Menurutnya, narasi yang berkembang selama ini keliru besar. Anak-anak tersebut bukanlah pelaku, melainkan korban dari sistem yang gagal melindungi.
“Mereka bukan anak yang melacurkan diri, tapi anak yang dilacurkan. Mereka korban kemiskinan, keluarga tidak harmonis, keterbatasan pendidikan, dan lemahnya perlindungan negara,” tegas Arifah saat menjadi pembicara Sidang Terbuka Senat Fakultas Kedokteran Unsoed dalam rangka Dies Natalis ke-24, Kamis (25/9/2025).
Gunung Es Kekerasan Seksual
Arifah mengingatkan bahwa kasus kekerasan terhadap anak dan perempuan adalah fenomena gunung es.

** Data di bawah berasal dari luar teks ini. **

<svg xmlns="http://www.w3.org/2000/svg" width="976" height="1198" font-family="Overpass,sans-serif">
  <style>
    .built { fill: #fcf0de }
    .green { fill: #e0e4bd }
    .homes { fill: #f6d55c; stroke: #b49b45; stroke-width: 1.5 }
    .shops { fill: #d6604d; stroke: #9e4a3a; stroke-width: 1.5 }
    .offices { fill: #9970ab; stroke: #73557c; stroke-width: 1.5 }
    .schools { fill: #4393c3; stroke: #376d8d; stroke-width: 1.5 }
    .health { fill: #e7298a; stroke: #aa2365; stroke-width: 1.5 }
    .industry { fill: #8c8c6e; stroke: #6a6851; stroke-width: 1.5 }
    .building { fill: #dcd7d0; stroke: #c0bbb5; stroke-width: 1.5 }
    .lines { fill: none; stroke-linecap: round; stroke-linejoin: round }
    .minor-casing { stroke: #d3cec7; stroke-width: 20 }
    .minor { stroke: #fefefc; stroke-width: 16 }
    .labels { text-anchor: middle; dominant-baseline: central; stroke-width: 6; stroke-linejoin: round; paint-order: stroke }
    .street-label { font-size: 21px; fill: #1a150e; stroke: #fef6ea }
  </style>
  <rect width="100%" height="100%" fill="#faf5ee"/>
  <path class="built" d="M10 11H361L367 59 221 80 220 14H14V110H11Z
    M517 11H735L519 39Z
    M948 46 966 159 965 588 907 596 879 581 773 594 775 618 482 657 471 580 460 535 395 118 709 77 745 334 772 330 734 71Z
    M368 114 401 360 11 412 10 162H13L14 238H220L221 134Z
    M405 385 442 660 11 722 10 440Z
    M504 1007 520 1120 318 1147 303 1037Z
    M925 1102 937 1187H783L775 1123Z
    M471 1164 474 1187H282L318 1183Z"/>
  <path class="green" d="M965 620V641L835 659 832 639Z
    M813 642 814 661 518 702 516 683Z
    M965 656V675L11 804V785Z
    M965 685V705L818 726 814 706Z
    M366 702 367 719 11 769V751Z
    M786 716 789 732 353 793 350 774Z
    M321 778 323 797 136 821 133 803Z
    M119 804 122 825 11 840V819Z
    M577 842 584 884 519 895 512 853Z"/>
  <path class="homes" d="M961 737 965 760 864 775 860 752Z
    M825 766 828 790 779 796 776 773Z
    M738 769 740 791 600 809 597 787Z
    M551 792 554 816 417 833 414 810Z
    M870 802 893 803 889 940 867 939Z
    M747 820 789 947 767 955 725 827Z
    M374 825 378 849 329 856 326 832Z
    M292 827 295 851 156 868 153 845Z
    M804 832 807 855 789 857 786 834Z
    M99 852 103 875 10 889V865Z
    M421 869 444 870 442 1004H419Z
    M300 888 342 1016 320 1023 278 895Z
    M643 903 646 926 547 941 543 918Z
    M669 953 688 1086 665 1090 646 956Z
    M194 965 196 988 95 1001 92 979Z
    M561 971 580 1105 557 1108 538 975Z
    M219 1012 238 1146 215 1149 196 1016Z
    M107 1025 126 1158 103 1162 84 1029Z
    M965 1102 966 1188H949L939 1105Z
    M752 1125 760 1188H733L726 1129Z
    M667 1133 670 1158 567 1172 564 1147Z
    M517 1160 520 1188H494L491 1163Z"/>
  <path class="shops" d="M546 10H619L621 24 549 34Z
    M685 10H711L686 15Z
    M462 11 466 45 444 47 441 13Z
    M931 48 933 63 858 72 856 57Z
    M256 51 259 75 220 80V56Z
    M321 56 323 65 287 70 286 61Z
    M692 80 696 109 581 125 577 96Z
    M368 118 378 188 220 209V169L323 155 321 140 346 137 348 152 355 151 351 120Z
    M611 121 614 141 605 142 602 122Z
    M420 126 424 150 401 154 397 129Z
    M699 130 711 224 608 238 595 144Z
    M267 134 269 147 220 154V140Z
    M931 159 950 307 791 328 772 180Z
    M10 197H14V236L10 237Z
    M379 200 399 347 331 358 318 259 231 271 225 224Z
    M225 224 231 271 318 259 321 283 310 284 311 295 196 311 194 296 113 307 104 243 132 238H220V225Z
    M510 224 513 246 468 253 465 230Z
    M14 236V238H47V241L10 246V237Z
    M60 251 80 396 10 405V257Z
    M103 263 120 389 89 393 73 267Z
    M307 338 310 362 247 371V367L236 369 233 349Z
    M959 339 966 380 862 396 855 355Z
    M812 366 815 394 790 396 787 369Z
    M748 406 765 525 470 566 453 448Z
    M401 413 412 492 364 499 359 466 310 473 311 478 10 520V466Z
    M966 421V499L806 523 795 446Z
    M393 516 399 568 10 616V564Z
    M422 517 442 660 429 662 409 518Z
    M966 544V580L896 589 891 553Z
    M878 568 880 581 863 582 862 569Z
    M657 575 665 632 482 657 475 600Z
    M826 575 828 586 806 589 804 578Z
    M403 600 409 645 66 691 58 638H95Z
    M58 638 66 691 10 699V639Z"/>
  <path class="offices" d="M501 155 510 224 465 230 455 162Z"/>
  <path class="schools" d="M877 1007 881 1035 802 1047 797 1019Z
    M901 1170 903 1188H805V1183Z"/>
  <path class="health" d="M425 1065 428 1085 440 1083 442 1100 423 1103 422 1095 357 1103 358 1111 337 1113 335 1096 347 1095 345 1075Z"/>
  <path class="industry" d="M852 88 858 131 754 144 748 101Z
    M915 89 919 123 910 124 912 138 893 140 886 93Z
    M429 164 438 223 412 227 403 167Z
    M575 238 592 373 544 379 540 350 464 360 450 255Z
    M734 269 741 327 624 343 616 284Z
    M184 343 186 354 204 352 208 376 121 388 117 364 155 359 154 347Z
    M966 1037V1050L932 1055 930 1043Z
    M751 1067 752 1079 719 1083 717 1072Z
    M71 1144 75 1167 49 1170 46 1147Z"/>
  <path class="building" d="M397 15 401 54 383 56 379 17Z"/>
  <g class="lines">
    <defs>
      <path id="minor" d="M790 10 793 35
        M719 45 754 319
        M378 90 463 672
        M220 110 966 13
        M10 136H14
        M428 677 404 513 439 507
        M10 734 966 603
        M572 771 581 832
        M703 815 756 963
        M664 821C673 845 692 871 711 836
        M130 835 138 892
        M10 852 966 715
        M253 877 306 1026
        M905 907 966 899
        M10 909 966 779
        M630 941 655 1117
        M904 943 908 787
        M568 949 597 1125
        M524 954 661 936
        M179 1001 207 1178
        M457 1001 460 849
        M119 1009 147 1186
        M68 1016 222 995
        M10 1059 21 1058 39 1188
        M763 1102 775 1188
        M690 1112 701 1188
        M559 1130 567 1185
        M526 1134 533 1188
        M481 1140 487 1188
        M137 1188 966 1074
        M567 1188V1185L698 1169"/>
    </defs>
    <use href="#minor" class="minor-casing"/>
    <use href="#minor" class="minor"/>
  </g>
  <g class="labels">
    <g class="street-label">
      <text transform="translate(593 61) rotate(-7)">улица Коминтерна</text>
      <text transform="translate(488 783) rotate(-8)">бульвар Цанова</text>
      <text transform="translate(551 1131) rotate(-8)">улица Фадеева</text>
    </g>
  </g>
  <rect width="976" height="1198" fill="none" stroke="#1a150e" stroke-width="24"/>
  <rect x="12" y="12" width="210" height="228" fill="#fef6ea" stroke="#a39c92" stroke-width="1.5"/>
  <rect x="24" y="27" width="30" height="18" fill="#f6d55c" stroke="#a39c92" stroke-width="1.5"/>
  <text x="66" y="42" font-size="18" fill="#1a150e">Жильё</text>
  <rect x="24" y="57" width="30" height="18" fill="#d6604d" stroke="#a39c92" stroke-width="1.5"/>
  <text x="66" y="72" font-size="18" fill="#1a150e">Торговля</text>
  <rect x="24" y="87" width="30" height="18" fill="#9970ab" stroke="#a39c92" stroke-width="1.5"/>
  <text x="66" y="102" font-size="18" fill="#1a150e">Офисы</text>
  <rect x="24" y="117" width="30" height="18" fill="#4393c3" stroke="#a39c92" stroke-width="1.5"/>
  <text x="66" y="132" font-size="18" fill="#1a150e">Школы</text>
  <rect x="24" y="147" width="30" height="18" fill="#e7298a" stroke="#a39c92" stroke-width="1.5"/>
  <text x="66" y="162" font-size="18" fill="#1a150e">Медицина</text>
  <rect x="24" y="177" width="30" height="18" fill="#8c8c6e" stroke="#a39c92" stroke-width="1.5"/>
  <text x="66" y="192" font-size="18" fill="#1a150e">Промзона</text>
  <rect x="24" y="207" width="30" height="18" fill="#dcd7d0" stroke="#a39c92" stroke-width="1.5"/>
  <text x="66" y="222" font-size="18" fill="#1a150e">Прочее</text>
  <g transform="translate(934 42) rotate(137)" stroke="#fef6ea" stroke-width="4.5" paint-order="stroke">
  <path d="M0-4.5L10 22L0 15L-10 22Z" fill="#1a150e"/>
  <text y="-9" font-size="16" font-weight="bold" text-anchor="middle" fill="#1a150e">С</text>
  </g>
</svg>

Yang tercatat secara resmi jauh lebih kecil dibanding fakta di lapangan.
Data Survei Nasional Pengalaman Hidup Anak dan Remaja (SNPHAR) 2024 menunjukkan, 51,78 persen anak perempuan dan 49,83 persen anak laki-laki usia 13–17 tahun pernah mengalami kekerasan.
Sedangkan catatan Simfoni PPA hingga 20 September 2025 memperlihatkan kekerasan seksual masih menjadi kasus paling dominan, sementara kasus terbanyak terhadap perempuan terjadi dalam lingkup rumah tangga (KDRT).
Kampus Bukan Lagi Ruang Aman
Tak hanya di rumah, lingkungan akademik pun rawan. Survei Kemendikbudristek 2020 mengungkap 77 persen dosen menyatakan kekerasan seksual pernah terjadi di kampus, dan 63 persen kasus tidak pernah dilaporkan.
“Kampus tidak lagi steril. Lingkungan akademik pun bisa menjadi ruang tidak aman bagi perempuan dan anak,” kata Arifah.
Faktor Penyebab dan Solusi
Berdasarkan analisa internal Kementerian PPPA, ada lima faktor utama yang memicu kekerasan: ekonomi, relasi keluarga, media sosial, lingkungan, serta pernikahan usia dini.
Menteri Arifah mendorong semua pihak ikut turun tangan. “Tugas ini tidak bisa hanya ditanggung negara. Harus ada kolaborasi bersama,” ujarnya.
Sebagai langkah nyata, Kementerian PPPA tengah menyiapkan MoU dengan Unsoed. Pemerintah juga sudah mewajibkan seluruh kampus membentuk Satgas Pencegahan dan Penanganan Kekerasan Seksual (PPKS) sesuai Permendikbudristek Nomor 55 Tahun 2024.